Herlihy told the health board that the exposure risk to health care workers is related to the use of protective gear. She said the state was working to improve awareness, via webinars and health alerts, to ensure providers are wearing appropriate gear when treating potential monkeypox cases.
But the challenge, she continued, is that early symptoms of the disease are non-specific; even the rash that accompanies it can be confused with other common ailments. Some people infected in this latest global spike have shown no onset of fever or other symptoms before the rash appears.
At Wednesday’s news conference, Herlihy told reporters that close contacts for monkeypox are different from COVID-19, where relatively brief interactions can still lead to transmission. She said skin-on-skin contact qualifies, as does prolonged interactions, such as among people who share a household. Infected linens can also cause monkeypox to spread, though she said that’s “less common.” She told the health board that passing exposures in places like grocery stores aren’t very likely to spread the disease.
The state lab is processing a handful of monkeypox tests each week, Herlihy said, and it has supplies to last several weeks at the current testing rate. Should that not be sufficient, she said, the state will go to the Centers for Disease Control and Prevention to get more.
Herlihy said health officials across the country and globe are trying to determine if the virus has the ability to become endemic, or if its transmission can be sufficiently suppressed to prevent it from regularly spreading from person to person.
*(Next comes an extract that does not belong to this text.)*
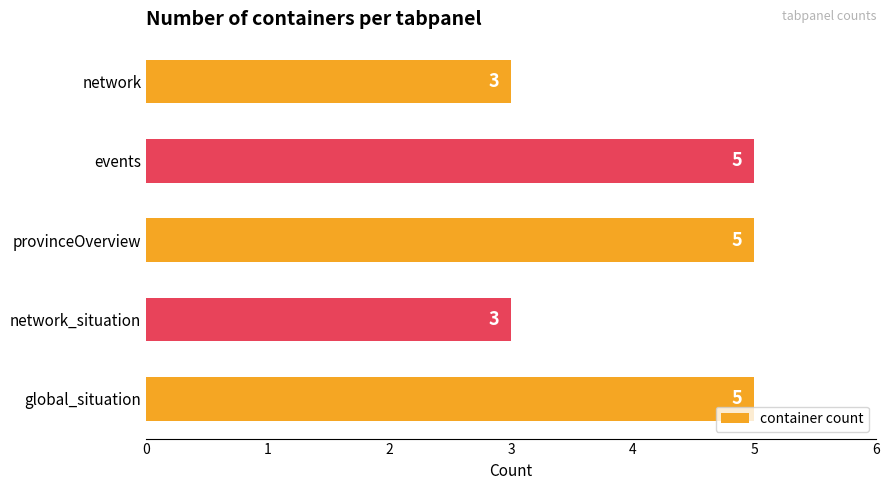

What is the minimum value shown in the chart?

3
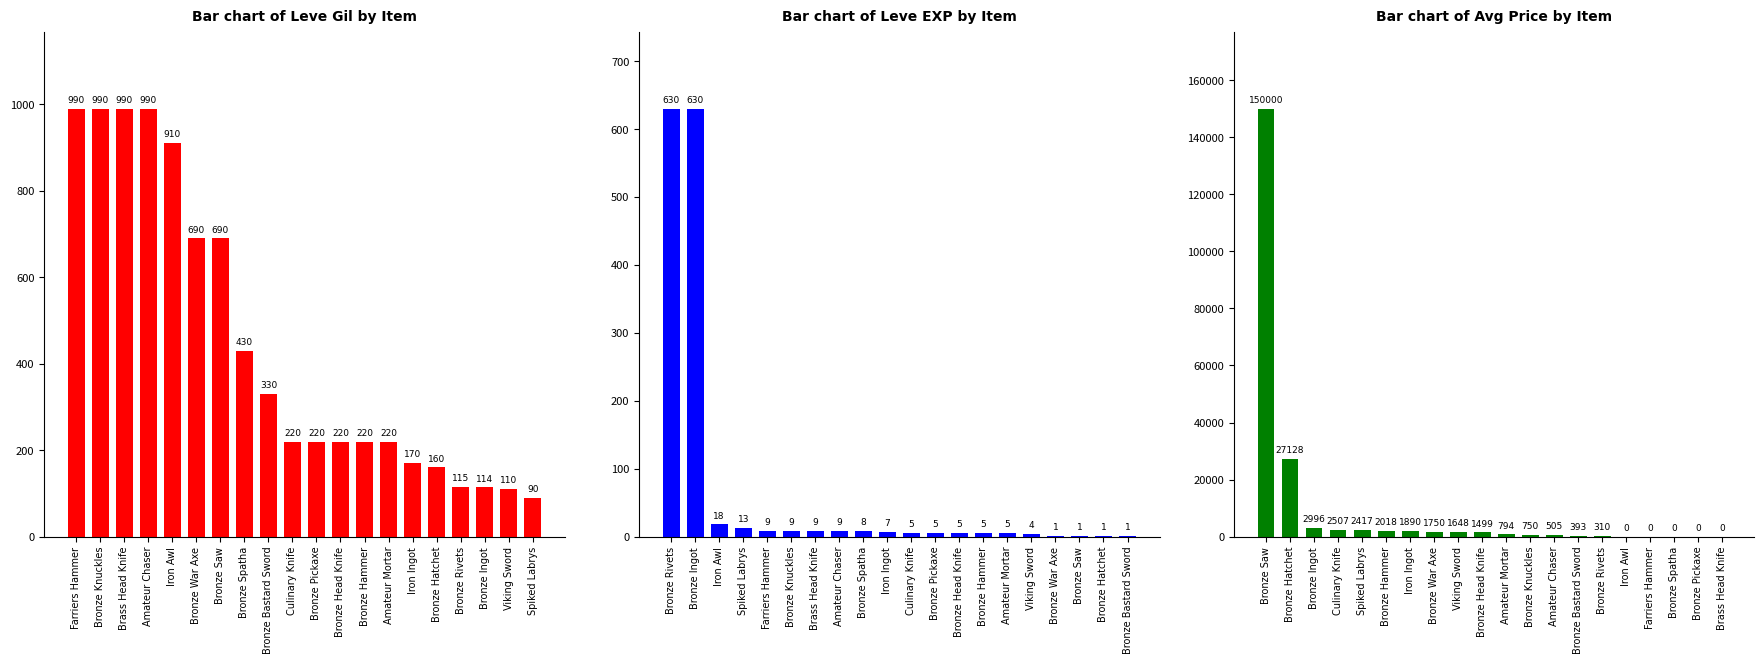

Which series changed the most between Brass Head Knife and Iron Ingot?

Bar chart of Avg Price by Item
There are also conversations occurring about the future role of vaccines: because supply is limited, it’s only being used on people who were exposed to the disease. But, she said, “there might be a shift” toward more preventive inoculation in the future.
She urged people to answer the phone when public health investigators call or to return their calls if they’re missed. All information is kept confidential, and those interviews are key to helping the state control spread. Anyone exposed to the virus should seek testing, she said.